We use two different types of casks at Westland; one steam-bent with a #3 char, the other heavily toasted with fire then a very low #1 char. We follow the fire-toasting line from the beginning all the way through to the end of the charring process. As we do, we marvel at how primal it is. The smells of burning oak, hot metal and soot. Casks being muscled on and off the fire by a cooper who ducks and dodges the orange sparks of burning wood like a pugilist. The sporadic splash of water that slows the burning, its hiss of steam holding a fleeting moment of dominion before succumbing again to the heat. It all contributes to an overwhelming sensory experience. While some parts of the cooperage are automated, here a craftsman manages the chars and toasts using experience, skill, and intuition.
After the heads are affixed to the cask and the hoops are driven on, the cask is leak-checked and repaired if necessary. Given how integral the human influence is, it’s remarkable how incredibly efficient and precise ISC has engineered their entire process. Multiple quality checks are implemented at every stage of the cask’s construction. It’s immensely impressive to see world-class efficiency and logistics paired with a passion for flavor impact, innovation, and customer service.

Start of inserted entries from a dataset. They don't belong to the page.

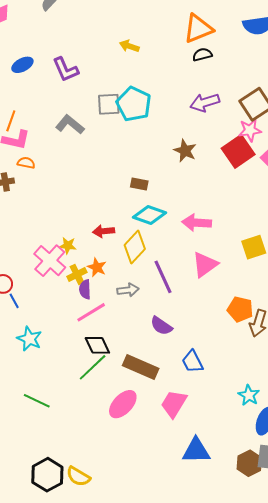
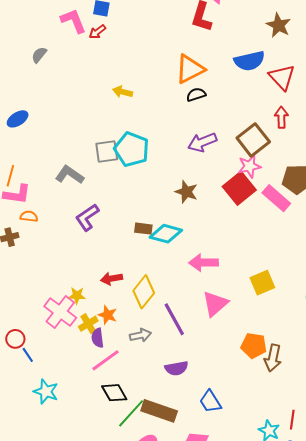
purple L-shape: (65, 70) -> (87, 217), moved, turned 84
cyan diamond: (150, 215) -> (166, 234), moved
purple semicircle: (161, 326) -> (176, 368), turned -40
green line: (93, 367) -> (131, 413), moved

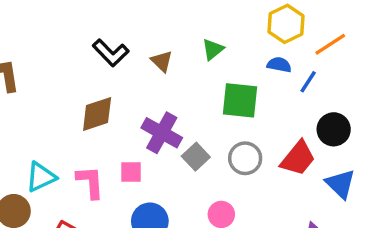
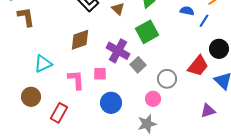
green square: (240, 100) -> (147, 32), moved, turned -35
gray circle: (245, 158) -> (167, 79), moved
cyan triangle: (41, 177) -> (43, 64), moved

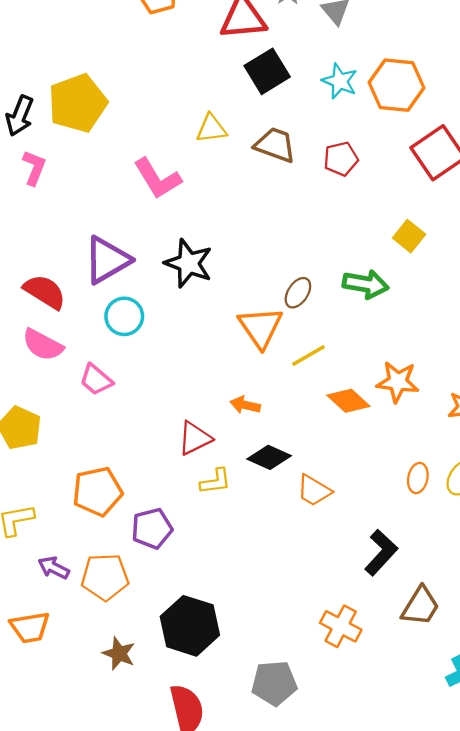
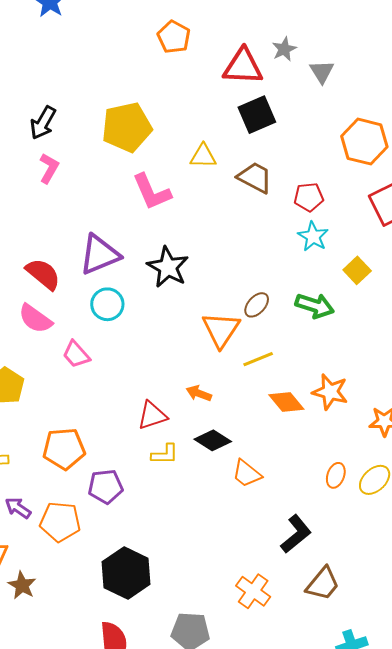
cyan star: (340, 81) -> (313, 236), moved
yellow pentagon: (78, 103) -> (127, 127), moved
brown star: (119, 654) -> (22, 585), moved

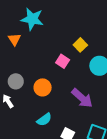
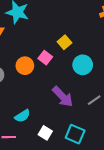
orange circle: (43, 87) -> (25, 66), moved

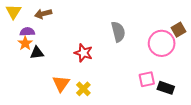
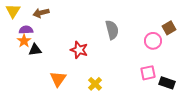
pink circle: (162, 43) -> (153, 41), size x0.7
pink square: (147, 79) -> (148, 73), moved
black rectangle: (166, 88) -> (167, 83), moved
yellow cross: (83, 89) -> (95, 84), moved

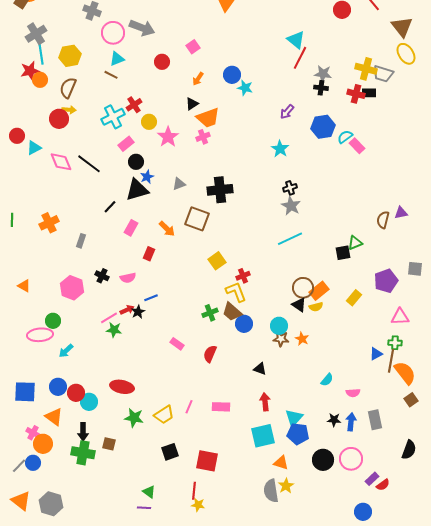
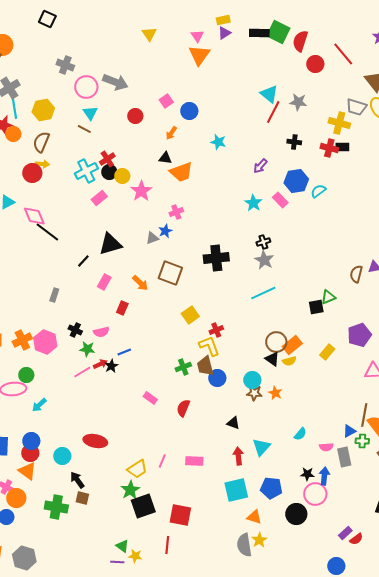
cyan triangle: (117, 59) -> (90, 113), turned -42
gray star: (323, 74) -> (298, 102), moved
gray trapezoid: (383, 74) -> (356, 107), moved
blue circle: (232, 75) -> (189, 111), moved
black triangle: (192, 104) -> (165, 158), turned 40
pink cross: (203, 137) -> (176, 212), moved
pink rectangle: (357, 146) -> (280, 200), moved
black circle: (136, 162) -> (109, 172), moved
black line: (89, 164) -> (47, 232), moved
blue star: (147, 177) -> (165, 231), moved
black cross: (220, 190) -> (216, 258), moved
orange cross: (49, 223) -> (22, 340), moved
brown trapezoid: (232, 312) -> (205, 366), turned 35
green star: (114, 330) -> (87, 349), moved
green cross: (395, 343) -> (362, 441), moved
blue triangle: (376, 354) -> (349, 431), moved
red circle: (76, 393) -> (30, 453), moved
green star: (134, 418) -> (130, 490), moved, turned 30
cyan triangle: (294, 418) -> (261, 447), moved
gray rectangle: (375, 420) -> (344, 457), moved
black arrow: (83, 432) -> (77, 480), moved, turned 144
black square: (170, 452) -> (143, 506), size x1.4
pink circle: (351, 459) -> (315, 494), moved
yellow star: (198, 505) -> (135, 556), moved

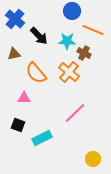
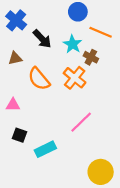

The day ends as most do in this business, over dinner and a few drams of whiskey. The table is set at the venerable Boswell family home right next door to the cooperage. Independent Stave Company is a family-owned business, now run by fourth generation siblings Amie, Brad and Joe. We’re joined by Chad and a few others we’ve met during our visit. Over a genuinely delicious home-cooked meal we attempt, with futility, to recount all that we’ve experienced in Missouri. We’ve absorbed so much information over the course of just a few days. But in the end, what stands out most, beyond the nerdy academics of the coopering business that we’ve gobbled up with gusto, is the incredible hospitality. Honestly, it’s been one the best experiences we’ve ever had in this industry. Besides being suckers for good, old-fashioned politeness, we value hospitality because it signals one very important thing: they care.
This is a holistic business, whiskey. To excel at it we’ve learned that we need to care about and seek to understand as much as possible about every aspect. We share this belief with our friends at ISC. The passion and pride they have for their work is apparent at every step. They’re as curious and ambitious as we are. Their appetite for new ideas and new perspectives is inspiring. As we’ve said all along at Westland, the future of whiskey promises incredible possibilities if we begin to invest in and accentuate the raw ingredients themselves. The Scotch whisky industry says seventy to eighty percent of the flavor comes from the cask, yet when push comes to shove, the only thing that seems to matter is driving the cost down as low as possible. We pay more, substantially more, for the oak casks we receive from ISC but we do so because we believe that those differences matter. After visiting with the people that deliver those casks to our doorstep, we’re even more convinced in our resolve.